The ultimate goal of any marketing expenditure is to increase the value of the firm. In this study, we link Twitter activities of 10 brands to stock prices.

Social media and stock prices

The popularity of social media rises. 77 of the Fortune 100 companies in the United States already have a Twitter account and the number of followers of these accounts doubled last year (The Realtime Report, 2011).

However, despite the popularity of Twitter and other social media, marketers have little insight in their effectiveness. Almost half of the companies do not measure the return on social media investments, since they do not know how to measure them.

Operate on feeling

Hence, most companies operate on their feeling, without any structural performance targets. Therefore, valuable metrics are needed to measure the effectiveness of social media investments.

The ultimate goal of any marketing expenditure is to increase the value of the firm. One way to measure the effect of social media on firm value is to link activities on social media to stock prices.

In this study, we link Twitter activities of 10 brands (Coca-Cola, IBM, Microsoft, Google, McDonald’s, Intel, Nokia, Disney, Toyota and Cisco) to their daily closing value on either the Dow Jones or Nasdaq.

Effects of Twitter activities

We measure both the amount of tweets, and, more importantly, the ratio of positive to negative tweets on a daily basis. In a time-series analysis, we investigate the effects of Twitter activities on stock price during the course of a year, with daily observations.

We find significant effects for 5 of the 10 brands. To summarize, the main results are:

  1. For Coca-Cola and Toyota, we find significant positive relationships between the number of brand sentiment tweets and their stock prices.
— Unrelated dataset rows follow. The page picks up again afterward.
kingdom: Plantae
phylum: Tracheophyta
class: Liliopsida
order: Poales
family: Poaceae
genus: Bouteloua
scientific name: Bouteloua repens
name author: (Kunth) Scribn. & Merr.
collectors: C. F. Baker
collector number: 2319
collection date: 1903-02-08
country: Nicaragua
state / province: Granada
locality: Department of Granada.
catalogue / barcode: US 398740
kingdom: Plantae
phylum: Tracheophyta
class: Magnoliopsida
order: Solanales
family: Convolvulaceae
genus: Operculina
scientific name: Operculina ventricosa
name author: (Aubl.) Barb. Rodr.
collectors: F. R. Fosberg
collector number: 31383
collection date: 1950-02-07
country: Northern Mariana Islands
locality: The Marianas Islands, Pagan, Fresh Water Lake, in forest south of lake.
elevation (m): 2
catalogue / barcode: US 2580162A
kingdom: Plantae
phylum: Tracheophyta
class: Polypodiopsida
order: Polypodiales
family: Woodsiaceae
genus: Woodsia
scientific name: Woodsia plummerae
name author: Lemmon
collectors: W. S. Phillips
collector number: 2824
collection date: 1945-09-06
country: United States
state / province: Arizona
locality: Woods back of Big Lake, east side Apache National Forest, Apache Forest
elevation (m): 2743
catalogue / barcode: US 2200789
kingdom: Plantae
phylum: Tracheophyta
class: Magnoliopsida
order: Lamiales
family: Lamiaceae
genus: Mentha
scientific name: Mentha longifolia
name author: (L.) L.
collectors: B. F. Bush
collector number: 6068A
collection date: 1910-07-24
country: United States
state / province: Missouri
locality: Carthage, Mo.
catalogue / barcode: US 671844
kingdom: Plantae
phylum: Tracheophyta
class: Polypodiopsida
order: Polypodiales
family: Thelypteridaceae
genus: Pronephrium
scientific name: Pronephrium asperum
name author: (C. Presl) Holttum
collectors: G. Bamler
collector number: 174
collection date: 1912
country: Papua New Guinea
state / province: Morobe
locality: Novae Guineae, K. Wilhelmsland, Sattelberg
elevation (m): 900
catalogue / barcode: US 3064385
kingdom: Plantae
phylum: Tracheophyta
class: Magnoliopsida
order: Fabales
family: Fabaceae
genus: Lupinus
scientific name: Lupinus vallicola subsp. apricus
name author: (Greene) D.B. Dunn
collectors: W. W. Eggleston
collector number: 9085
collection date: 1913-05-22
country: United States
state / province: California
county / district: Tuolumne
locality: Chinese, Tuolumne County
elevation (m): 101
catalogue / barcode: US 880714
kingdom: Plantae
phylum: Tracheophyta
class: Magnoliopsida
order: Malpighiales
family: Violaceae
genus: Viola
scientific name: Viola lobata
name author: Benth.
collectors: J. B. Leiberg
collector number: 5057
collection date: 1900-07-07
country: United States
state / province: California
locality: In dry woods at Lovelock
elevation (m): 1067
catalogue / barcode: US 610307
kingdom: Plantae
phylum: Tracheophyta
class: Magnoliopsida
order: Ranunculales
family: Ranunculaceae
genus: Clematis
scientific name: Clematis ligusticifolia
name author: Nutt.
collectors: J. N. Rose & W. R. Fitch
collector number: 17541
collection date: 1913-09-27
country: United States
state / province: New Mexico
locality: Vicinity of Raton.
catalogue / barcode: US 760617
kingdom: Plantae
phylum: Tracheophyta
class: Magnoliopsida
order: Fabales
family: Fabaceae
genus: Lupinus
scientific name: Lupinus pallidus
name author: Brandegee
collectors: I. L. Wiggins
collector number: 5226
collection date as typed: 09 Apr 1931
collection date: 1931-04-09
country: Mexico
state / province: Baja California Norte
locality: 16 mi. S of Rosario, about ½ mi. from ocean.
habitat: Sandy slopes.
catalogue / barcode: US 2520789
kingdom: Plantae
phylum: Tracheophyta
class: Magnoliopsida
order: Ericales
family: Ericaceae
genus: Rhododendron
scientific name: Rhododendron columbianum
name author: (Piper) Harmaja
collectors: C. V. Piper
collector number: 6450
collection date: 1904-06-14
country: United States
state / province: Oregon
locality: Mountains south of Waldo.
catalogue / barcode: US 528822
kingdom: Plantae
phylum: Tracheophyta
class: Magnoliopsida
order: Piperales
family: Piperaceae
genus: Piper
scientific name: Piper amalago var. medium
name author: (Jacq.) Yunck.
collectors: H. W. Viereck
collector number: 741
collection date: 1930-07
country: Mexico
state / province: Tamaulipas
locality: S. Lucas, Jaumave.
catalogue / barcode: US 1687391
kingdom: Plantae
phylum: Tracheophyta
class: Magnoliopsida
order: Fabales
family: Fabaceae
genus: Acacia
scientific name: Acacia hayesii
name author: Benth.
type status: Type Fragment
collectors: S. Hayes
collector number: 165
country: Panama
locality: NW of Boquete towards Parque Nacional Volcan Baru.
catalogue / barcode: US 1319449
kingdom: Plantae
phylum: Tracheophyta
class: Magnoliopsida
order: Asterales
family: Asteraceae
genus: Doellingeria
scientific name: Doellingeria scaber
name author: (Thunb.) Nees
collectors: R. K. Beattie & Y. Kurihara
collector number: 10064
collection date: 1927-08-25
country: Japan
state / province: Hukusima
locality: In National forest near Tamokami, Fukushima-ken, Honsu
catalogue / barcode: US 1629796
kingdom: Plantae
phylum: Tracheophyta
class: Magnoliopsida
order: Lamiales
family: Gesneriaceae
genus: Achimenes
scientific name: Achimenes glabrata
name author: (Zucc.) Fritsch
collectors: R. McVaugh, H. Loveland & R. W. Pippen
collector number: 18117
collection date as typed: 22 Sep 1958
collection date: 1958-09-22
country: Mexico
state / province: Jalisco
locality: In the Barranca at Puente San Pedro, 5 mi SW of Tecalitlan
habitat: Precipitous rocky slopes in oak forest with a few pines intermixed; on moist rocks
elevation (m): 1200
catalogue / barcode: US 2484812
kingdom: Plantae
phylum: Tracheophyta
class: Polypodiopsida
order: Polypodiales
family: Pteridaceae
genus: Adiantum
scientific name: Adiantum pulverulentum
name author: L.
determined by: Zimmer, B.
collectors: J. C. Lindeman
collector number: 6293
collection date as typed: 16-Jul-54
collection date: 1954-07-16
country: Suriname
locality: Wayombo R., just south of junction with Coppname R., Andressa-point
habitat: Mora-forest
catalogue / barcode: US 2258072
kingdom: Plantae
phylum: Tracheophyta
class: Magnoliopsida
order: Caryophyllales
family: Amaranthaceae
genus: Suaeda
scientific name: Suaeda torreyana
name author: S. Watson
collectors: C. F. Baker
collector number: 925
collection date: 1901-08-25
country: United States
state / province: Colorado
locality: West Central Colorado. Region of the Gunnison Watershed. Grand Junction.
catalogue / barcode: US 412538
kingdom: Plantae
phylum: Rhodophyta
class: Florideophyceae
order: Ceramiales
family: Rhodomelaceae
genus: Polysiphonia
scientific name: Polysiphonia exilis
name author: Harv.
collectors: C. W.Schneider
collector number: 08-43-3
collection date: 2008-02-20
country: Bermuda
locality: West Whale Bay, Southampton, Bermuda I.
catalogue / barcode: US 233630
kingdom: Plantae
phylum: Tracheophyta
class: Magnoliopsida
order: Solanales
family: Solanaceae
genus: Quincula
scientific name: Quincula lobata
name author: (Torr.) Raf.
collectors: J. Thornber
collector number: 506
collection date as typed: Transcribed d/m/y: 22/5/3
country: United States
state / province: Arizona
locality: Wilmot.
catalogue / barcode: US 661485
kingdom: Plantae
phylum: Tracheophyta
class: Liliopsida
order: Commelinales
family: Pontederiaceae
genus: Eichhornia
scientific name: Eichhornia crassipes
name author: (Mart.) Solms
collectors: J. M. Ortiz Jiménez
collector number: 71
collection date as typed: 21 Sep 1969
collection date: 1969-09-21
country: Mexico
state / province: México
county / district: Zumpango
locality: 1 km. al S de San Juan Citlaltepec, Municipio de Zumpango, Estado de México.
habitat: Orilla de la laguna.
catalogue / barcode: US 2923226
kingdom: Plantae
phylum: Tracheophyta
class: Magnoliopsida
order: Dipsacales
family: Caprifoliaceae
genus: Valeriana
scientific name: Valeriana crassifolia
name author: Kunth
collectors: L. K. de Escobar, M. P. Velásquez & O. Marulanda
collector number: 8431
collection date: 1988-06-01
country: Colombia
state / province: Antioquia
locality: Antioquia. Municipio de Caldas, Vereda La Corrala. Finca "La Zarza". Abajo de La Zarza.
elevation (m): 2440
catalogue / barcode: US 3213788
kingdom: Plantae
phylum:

Every 100 brand sentiment tweets about Coca-Cola result in a temporary $8 increase in their stock price and for Toyota, 100 brand sentiment tweets result in a short-term increase in the stock price of $14. An explanation for this positive relationship is an increase in brand awareness, due to a larger number of brand sentiment tweets, which might lead to more demand for their products and ultimately higher stock prices (Godes and Mayzlin, 2004).
  2. For Microsoft and Disney, the brand sentiment index and stock prices are positively related. An increase of 10% points in the sentiment index improves Microsoft’s stock prices temporarily by $0,015. For Disney, an increase in the brand sentiment index of 10% points results in a temporary increase of the stock price of $0,001. An increase in the brand sentiment index is a sign of increased customer satisfaction. Customer satisfaction leads to more loyalty and repurchases (Fornell et al. 2006; Luo and Bhattacharya, 2006), which might positively affect business results and stock prices.
  3. Twitter does not instantaneously have an effect on a company’s stock prices, investor reactions grow over time. On average, it takes 2 to 4 days before the impact of the number of brand sentiment tweets and the brand sentiment index on stock price is the highest. The effect dies out 1 till 6 days after the peak day. The overall effect diminishes over time, hence the model captures the effect of forgetting.

 

Advice to business

These findings offer businesses a possible way to measure the effectiveness of social media investments. For brands like Coca-Cola and Toyota, the number of brand sentiment tweets can be used to measure the effectiveness of social media.

Brands like Microsoft and Disney, on the other hand, can use the brand sentiment index to measure the effectiveness. The brand could increase the number of brand sentiment tweets and brand sentiment index by motivating satisfied customers to provide positive word-of-mouth.

Another option to stimulate the number of brand sentiment tweets and the brand sentiment index is to increase the brand’s activity on Twitter. The brand could send out more tweets and try to communicate directly with its customers by using the @-mention.

Further, the brand could stimulate customers to follow the brand, by giving followers of the Twitter account additional benefits.

 Reference:

The article is based on Jubbega, Annika (2012): Twitter as driver of stock price. MSc thesis from BI Norwegian Business School.

This article is published in BI Marketing Magazine #1/2012. BI Marketing Magazine is a Science Communication Magazine published by the Department of Marketing at the BI Norwegian Business School.